作業指示 -
a – 抜粋文によると、『エンパイヤ自動車商会』はいつ、どこで創業されたか。
b – 抜粋文のうち、「明治16年、エンパイヤ自動車」を含む語句で始まり「ンパイヤの知名度が高まった。」で終わる部分を、「柳田」を「創業者」に変えて書き直してください。
c – 抜粋文で、大正4年に自動車補修部品事業へ進出した理由は何か。1〜3文で説明せよ。

抜粋文 -
───

明治16年、エンパイヤ自動車の創業者・柳田が誕生した。柳田は明治40年12月に東京へ単身上京。同44年には、銀座で電気商会を営み成功していた郷里の先輩のもとで、店員として働くことになる。さらなる事業発展を目指していたこの店舗では、自動車の取り扱いを開始。明治45年、アメリカ・デトロイトにあるエンパイヤ自動車会社製の乗用車『エンパイヤ号』5台と、貨物車の『クローエルハート号』1台を注文する。この頃、柳田は先輩から自動車部門を引き受ける形で独立を勧められていた。そこで柳田は意を決する。大正2年4月10日、日本橋呉服町に『エンパイヤ自動車商会』を創業。エンパイヤ自動車商会は開業後間もなく『エンパイヤ号』1台を販売し、ハイヤー業にも注力した。

そして大正4年、自動車補修部品事業にも進出。補修用部品の需要に目をつけ、アメリカ・フォード製自動車部品のほか、機械工具やタイヤなど多様な商品を販売した。販売先は関東一円を皮切りに、信越、北陸、東北、さらに北海道まで広がる。多くの地方有力店との取引を重ねながら厚い信頼関係を築き、次第にエンパイヤの知名度が高まった。

───

提供データ -
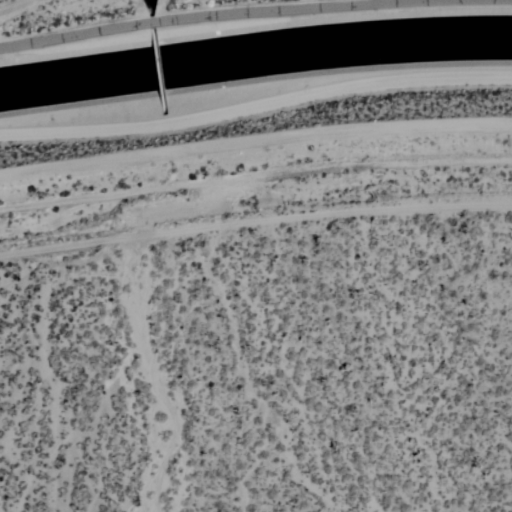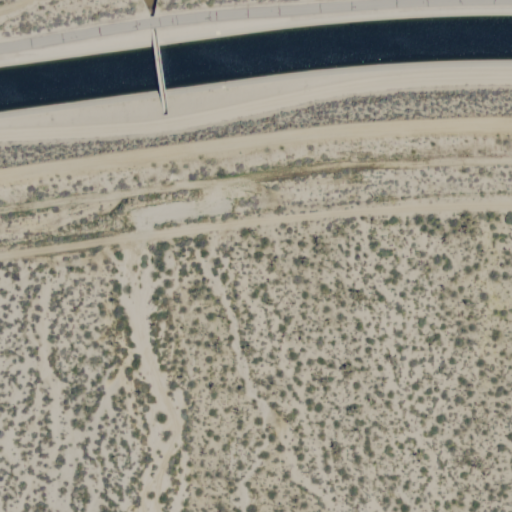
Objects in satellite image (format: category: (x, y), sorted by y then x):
road: (6, 1)
road: (255, 221)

───

解答一覧 -
a – 大正2年4月10日に、日本橋呉服町で創業された。

b –
明治16年、エンパイヤ自動車の創業者・創業者が誕生した。創業者は明治40年12月に東京へ単身上京。同44年には、銀座で電気商会を営み成功していた郷里の先輩のもとで、店員として働くことになる。さらなる事業発展を目指していたこの店舗では、自動車の取り扱いを開始。明治45年、アメリカ・デトロイトにあるエンパイヤ自動車会社製の乗用車『エンパイヤ号』5台と、貨物車の『クローエルハート号』1台を注文する。この頃、創業者は先輩から自動車部門を引き受ける形で独立を勧められていた。そこで創業者は意を決する。大正2年4月10日、日本橋呉服町に『エンパイヤ自動車商会』を創業。エンパイヤ自動車商会は開業後間もなく『エンパイヤ号』1台を販売し、ハイヤー業にも注力した。

そして大正4年、自動車補修部品事業にも進出。補修用部品の需要に目をつけ、アメリカ・フォード製自動車部品のほか、機械工具やタイヤなど多様な商品を販売した。販売先は関東一円を皮切りに、信越、北陸、東北、さらに北海道まで広がる。多くの地方有力店との取引を重ねながら厚い信頼関係を築き、次第にエンパイヤの知名度が高まった。

c – 補修用部品の需要に目をつけたためである。